> Excerpted text:
☆ ☆ ☆ ☆ ☆ ☆ ☆
Skip to content

Pointops error #7

@Tengau

Description

@Tengau

Hi, While running your code, I ran into this error. It seems like the call to pointops' safe_interpolation has some size issues and I am not sure how to fix it. Did anyone else run into an issue like this?

 

2025-03-31 04:10:43,006 - INFO - Infer 1/3827
/pytorch/aten/src/ATen/native/cuda/IndexKernel.cu:93: operator(): block: [0,0,0], thread: [116,0,0] Assertion index >= -sizes[i] && index < sizes[i] && "index out of bounds" failed.
/pytorch/aten/src/ATen/native/cuda/IndexKernel.cu:93: operator(): block: [0,0,0], thread: [117,0,0] Assertion index >= -sizes[i] && index < sizes[i] && "index out of bounds" failed.

...

Interpolation failed: CUDA error: device-side assert triggered
Shapes: p_from=torch.Size([2048, 3]), p_to=torch.Size([8, 3]), x=torch.Size([2048, 250])
☆ ☆ ☆ ☆ ☆ ☆ ☆
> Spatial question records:
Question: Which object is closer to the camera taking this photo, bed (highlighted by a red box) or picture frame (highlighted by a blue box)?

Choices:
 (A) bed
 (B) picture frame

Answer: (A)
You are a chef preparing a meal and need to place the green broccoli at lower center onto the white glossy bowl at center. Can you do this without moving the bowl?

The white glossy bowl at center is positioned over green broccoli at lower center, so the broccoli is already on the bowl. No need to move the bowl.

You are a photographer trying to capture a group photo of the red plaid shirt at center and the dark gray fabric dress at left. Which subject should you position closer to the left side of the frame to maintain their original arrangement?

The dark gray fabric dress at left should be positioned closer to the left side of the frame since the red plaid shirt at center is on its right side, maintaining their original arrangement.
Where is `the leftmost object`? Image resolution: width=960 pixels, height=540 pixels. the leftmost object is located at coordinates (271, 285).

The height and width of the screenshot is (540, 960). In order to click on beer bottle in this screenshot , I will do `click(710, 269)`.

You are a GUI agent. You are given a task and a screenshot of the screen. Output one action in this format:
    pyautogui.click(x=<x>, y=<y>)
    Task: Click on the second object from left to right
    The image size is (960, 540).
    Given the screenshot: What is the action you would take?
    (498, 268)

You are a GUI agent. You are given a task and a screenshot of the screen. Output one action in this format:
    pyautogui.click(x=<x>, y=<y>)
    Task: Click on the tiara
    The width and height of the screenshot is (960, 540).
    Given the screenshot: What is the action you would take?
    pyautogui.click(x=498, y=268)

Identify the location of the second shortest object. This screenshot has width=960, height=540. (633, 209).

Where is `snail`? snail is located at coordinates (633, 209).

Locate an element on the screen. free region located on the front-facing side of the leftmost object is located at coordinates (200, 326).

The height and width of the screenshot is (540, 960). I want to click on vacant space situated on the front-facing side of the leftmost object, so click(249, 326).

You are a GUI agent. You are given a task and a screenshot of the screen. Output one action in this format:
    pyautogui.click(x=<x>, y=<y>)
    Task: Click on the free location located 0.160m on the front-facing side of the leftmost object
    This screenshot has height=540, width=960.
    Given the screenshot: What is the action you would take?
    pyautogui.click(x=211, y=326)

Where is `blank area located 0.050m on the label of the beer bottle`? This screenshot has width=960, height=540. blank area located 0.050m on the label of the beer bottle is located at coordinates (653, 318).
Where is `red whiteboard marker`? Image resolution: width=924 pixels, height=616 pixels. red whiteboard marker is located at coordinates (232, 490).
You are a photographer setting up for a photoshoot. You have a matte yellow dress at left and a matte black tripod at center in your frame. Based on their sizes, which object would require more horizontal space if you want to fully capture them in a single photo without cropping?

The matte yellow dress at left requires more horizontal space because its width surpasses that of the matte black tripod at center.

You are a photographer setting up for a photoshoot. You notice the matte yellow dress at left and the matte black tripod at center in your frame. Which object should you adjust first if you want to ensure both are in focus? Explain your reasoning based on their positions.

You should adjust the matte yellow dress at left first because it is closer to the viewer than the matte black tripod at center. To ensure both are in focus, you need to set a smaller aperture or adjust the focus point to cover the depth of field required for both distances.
☆ ☆ ☆ ☆ ☆ ☆ ☆
> Job 1: Translate this sentence from the Pointops error thread into French: "It seems like the call to pointops' safe_interpolation has some size issues and I am not sure how to fix it."
> Job 2: Write the next part of the Pointops error thread, picking up after its final line.
The rows above play no part in any of this.

> Output 1: Il semble que l'appel à safe_interpolation de pointops présente des problèmes de taille et je ne sais pas comment le corriger.

> Output 2:
Traceback (most recent call last):
File "/home/user/app/test/SymPoint/svgnet/model/basic_operators.py", line 32, in get_subscene_features
new_feat = pointops.safe_interpolation(p_from, p_to, x, o_from, o_to, k=kr)
File "/home/user/app/test/SymPoint/modules/pointops/functions/pointops.py", line 335, in safe_interpolation
new_feat += feat[idx[:, i].long(), :] * weight[:, i].unsqueeze(-1)
RuntimeError: CUDA error: device-side assert triggered

During handling of the above exception, another exception occurred:

Traceback (most recent call last):
File "tools/test.py", line 102, in
main()
File "tools/test.py", line 72, in main
res = model(batch,return_loss=False)
File "/home/user/.local/lib/python3.8/site-packages/torch/nn/modules/module.py", line 1102, in _call_impl
return forward_call(*input, **kwargs)
File "/home/user/.local/lib/python3.8/site-packages/torch/nn/parallel/distributed.py", line 886, in forward
output = self.module(*inputs[0], **kwargs[0])
File "/home/user/.local/lib/python3.8/site-packages/torch/nn/modules/module.py", line 1102, in _call_impl
return forward_call(*input, **kwargs)
File "/home/user/app/test/SymPoint/svgnet/model/svgnet.py", line 31, in forward
return self._forward(coords,feats,offsets,semantic_labels,lengths,return_loss=return_loss)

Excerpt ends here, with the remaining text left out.